**WHAT YOU WILL DO**: Output a character-exact copy of the data, images removed.
*** Opening of DATA SHOWN ***
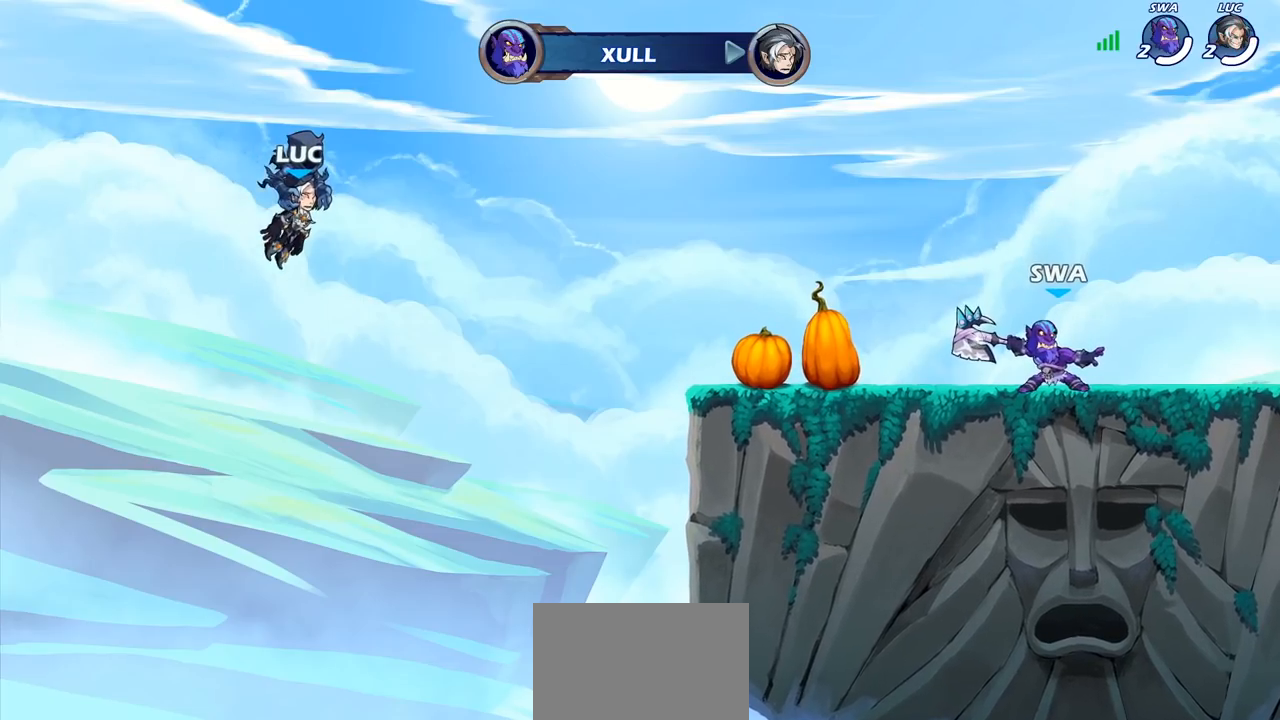
{"buttons": [], "left_stick": "center", "right_stick": "center", "events": []}
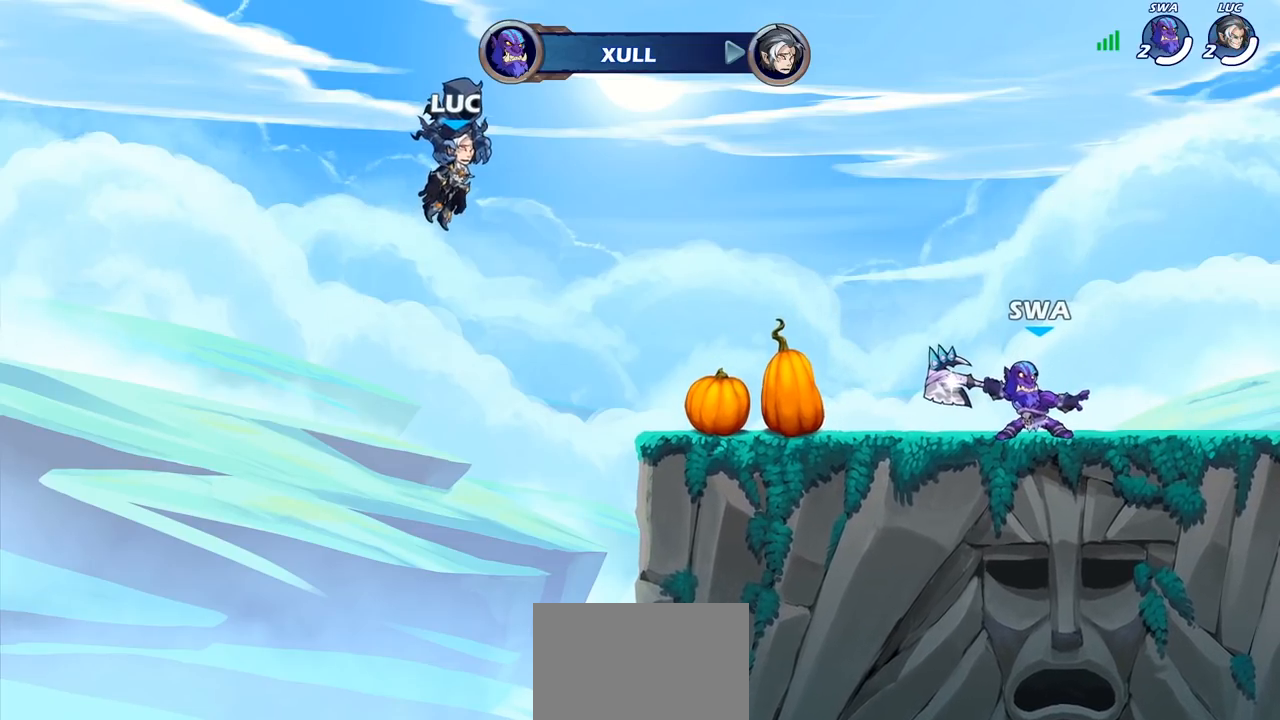
{"buttons": [], "left_stick": "center", "right_stick": "center", "events": []}
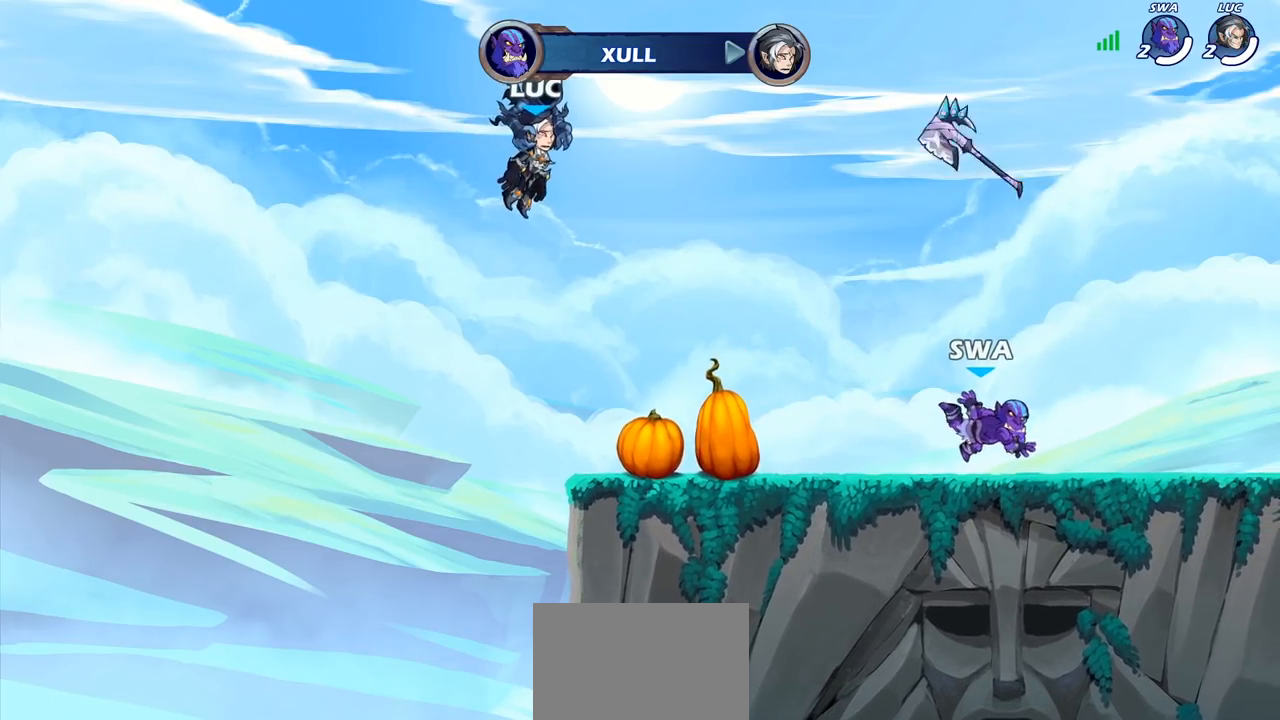
{"buttons": [], "left_stick": "center", "right_stick": "center", "events": []}
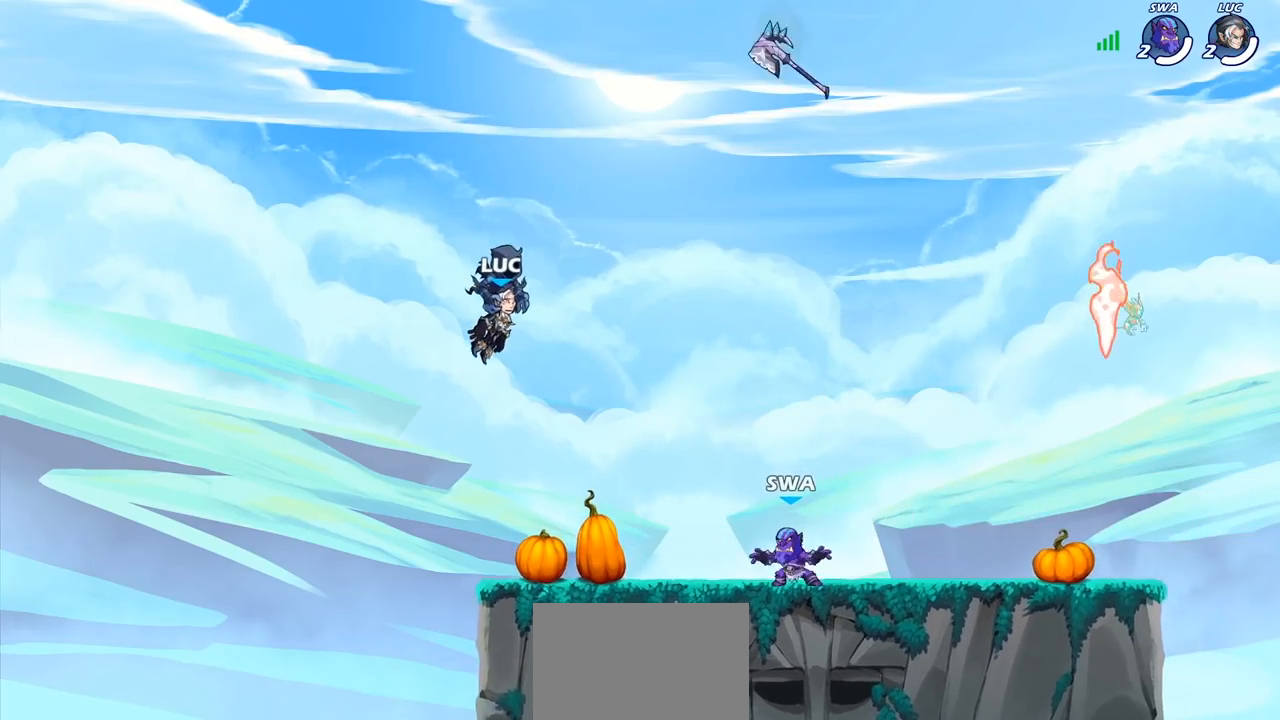
{"buttons": [], "left_stick": "center", "right_stick": "center", "events": []}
*** Close of DATA SHOWN ***
**TASK RESULT**:
{"buttons": [], "left_stick": "center", "right_stick": "center", "events": []}
{"buttons": [], "left_stick": "center", "right_stick": "center", "events": []}
{"buttons": [], "left_stick": "center", "right_stick": "center", "events": []}
{"buttons": [], "left_stick": "center", "right_stick": "center", "events": []}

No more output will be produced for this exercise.